Im Herzen Südostasiens lebt das Volk der Bajau, auch „Seenomaden“ genannt, in den klaren Gewässern der Philippinen, Malaysias und Indonesiens. Die Zahl dieser nomadischen Seefahrer wird auf über eine Million geschätzt und sie faszinieren seit Jahrhunderten Wissenschaftler und Entdecker aufgrund ihrer bemerkenswerten Tauchfähigkeiten.
Was macht die Region Bajau einzigartig? Wie ist es möglich, dass sie bis zu 70 Meter tief tauchen und bis zu 13 Minuten unter Wasser bleiben können, ohne zu atmen, während normale Menschen Mühe haben, den Atem länger als 90 Sekunden anzuhalten? Eine kürzlich in der Zeitschrift Cell veröffentlichte Studie versucht, diese Fragen zu beantworten und legt nahe, dass Bajau genetische Anpassungen besitzen könnten, die ihnen eine ungewöhnliche Resistenz gegen Hypoxie, also Sauerstoffmangel, verleihen.

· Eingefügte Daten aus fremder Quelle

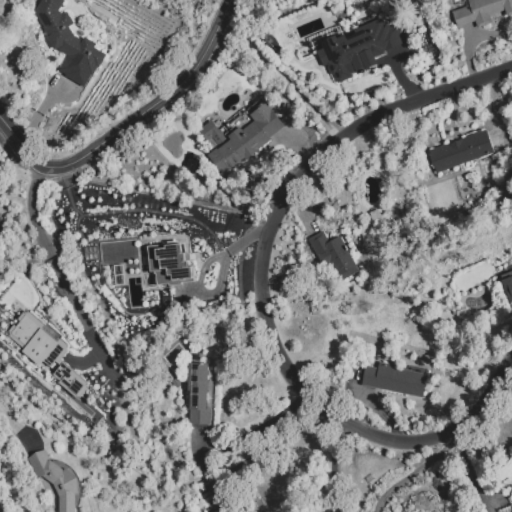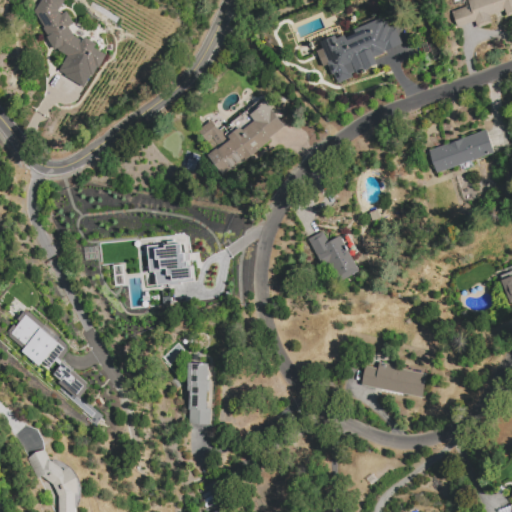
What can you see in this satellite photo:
building: (479, 11)
building: (481, 12)
road: (272, 19)
building: (69, 39)
building: (67, 40)
building: (356, 49)
building: (359, 49)
road: (282, 77)
road: (127, 123)
building: (240, 137)
building: (240, 140)
building: (460, 151)
building: (459, 152)
building: (333, 255)
building: (334, 257)
building: (168, 263)
building: (162, 269)
building: (507, 280)
building: (507, 285)
road: (71, 293)
road: (261, 294)
building: (30, 334)
road: (511, 360)
building: (394, 379)
building: (395, 380)
building: (197, 394)
building: (198, 394)
road: (17, 425)
road: (254, 430)
road: (415, 470)
building: (56, 479)
building: (55, 481)
building: (511, 506)
building: (222, 510)
building: (223, 510)
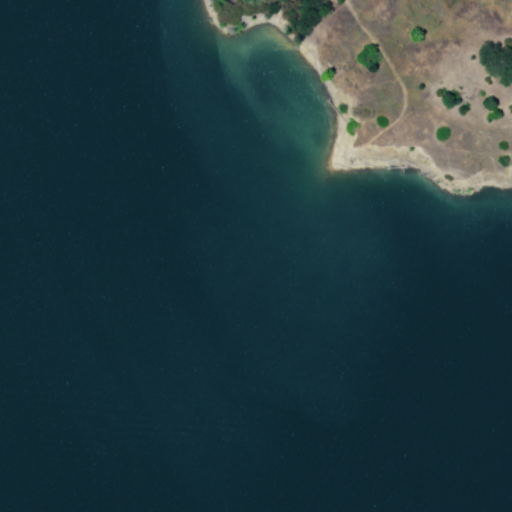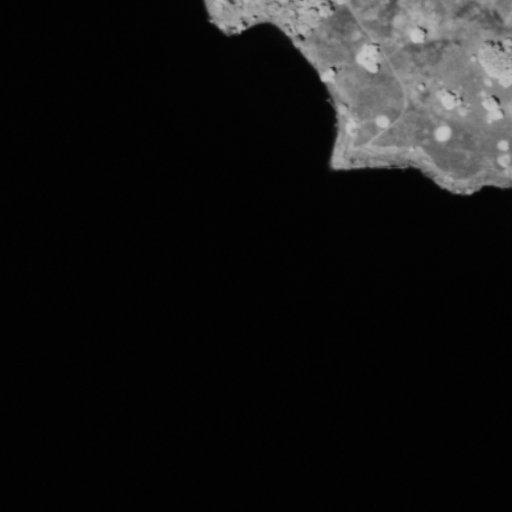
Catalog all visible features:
road: (391, 10)
river: (94, 440)
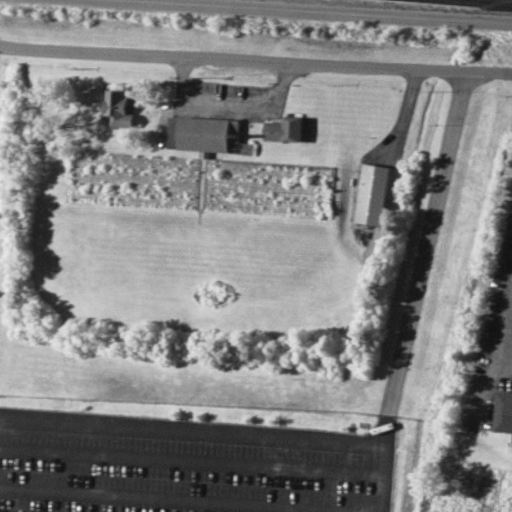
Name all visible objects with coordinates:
road: (324, 9)
road: (255, 59)
road: (229, 101)
building: (117, 107)
building: (118, 108)
building: (282, 129)
building: (284, 129)
building: (202, 134)
building: (202, 135)
building: (371, 194)
building: (373, 194)
road: (425, 242)
road: (510, 339)
building: (502, 411)
building: (503, 412)
parking lot: (187, 465)
road: (379, 495)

Herawati Sudoyo, ein Genetiker am Muktar Riyadi Institute for Nanotechnology (MRIN), der eine genetische Studie dieser Population leitet, ergab, dass die Bajau eine hohe Fähigkeit haben, Hypoxie zu tolerieren. Laut Sudoyo „machen diese genetischen Eigenschaften das Bajau-Volk fast übermenschlich und ermöglichen es ihm, sich mit Wasser zu vermischen.“
Aber es sind nicht nur genetische Veränderungen, die es dem Bajau-Stamm ermöglichen, die Tiefen zu beherrschen. Richard Moon von der Duke University School of Medicine, der die Reaktion des menschlichen Körpers auf extreme Höhen und Tiefen untersucht, stellte fest, dass das Volk der Bajau vor dem Tauchen einzigartige Rituale hat. „Vor dem Tauchen beginnen sie sehr langsam zu atmen, eine Entspannungsübung, die dabei hilft, ihre Herzfrequenz zu senken“, erklärt Moon.
Historische Aufzeichnungen belegen auch die Fähigkeiten des Bajau-Volkes. Im 16. Jahrhundert hob der venezianische Entdecker Antonio Pigafetta seine Tauchfähigkeiten in seinem Buch „Primo Viaggio Intorno al Globo Terracqueo“ hervor. Sergio Roldan Muñoz, Doktorand am CSIC, weist darauf hin, dass die Bajau eine ethnische Gruppe aus Südostasien sind, die in maritime Nomadengruppen integriert ist, die von Insel zu Insel reisen und hauptsächlich in schwimmenden Häusern oder Küstendörfern leben.
Die Beziehung des Bajau zum Meer ist uralt. Sie lernten ab dem Alter von drei Jahren das Tauchen und blieben jahrhundertelang Händler, die sich zum Überleben auf Fischerei und Perlensammeln verließen. Ihr Wissen über die Ozeane ist so tiefgreifend, dass man glaubt, dass dieses Wissen der Vorfahren sie vor dem verheerenden Tsunami von 2004 gerettet hat, einer Katastrophe, die in der Region 260.000 Todesopfer forderte.
Melissa Lardo, eine der an der Erforschung des Bajau-Volkes beteiligten Wissenschaftler, betont, dass sich diese Gruppe im Laufe der Jahrhunderte weiterentwickelt, sich an die Meeresumwelt angepasst und einzigartige physikalische und physiologische Eigenschaften entwickelt hat. „Die Bajau haben sich weiterentwickelt, um ihre Physiologie zu ändern und fast alles, was sie brauchen, aus dem Meer zu beziehen“, sagt Lardo, zitiert von ABC.
Eine von Sudoyo und seinem Team im Jahr 2023 durchgeführte genetische Studie analysierte 250 Bajau-Menschen in Waring, Indonesien, um die genetische Vielfalt dieser Gemeinschaft besser zu verstehen und das Wissen über Meeresnomadenpopulationen zu vertiefen. Die Ergebnisse zeigten, dass die Bajau über spezifische Gene wie PDE10A und BDKRB2 verfügen, die mit ihren Tauchfähigkeiten zusammenhängen, obwohl weitere Forschung erforderlich ist, um ihre Wirkung vollständig zu verstehen.
Die Fähigkeit des Bajau, in große Tiefen zu tauchen und lange Zeit unter Wasser zu bleiben, stellt nicht nur die menschlichen Grenzen in Frage, sondern liefert auch wertvolle Einblicke in die Anpassung des Menschen an extreme Umgebungen. Die Erforschung der Bajau könnte der Schlüssel zur Lösung der Geheimnisse der modernen menschlichen Evolution und der Frage sein, wie sich Populationen unter widrigen Bedingungen anpassen und gedeihen können.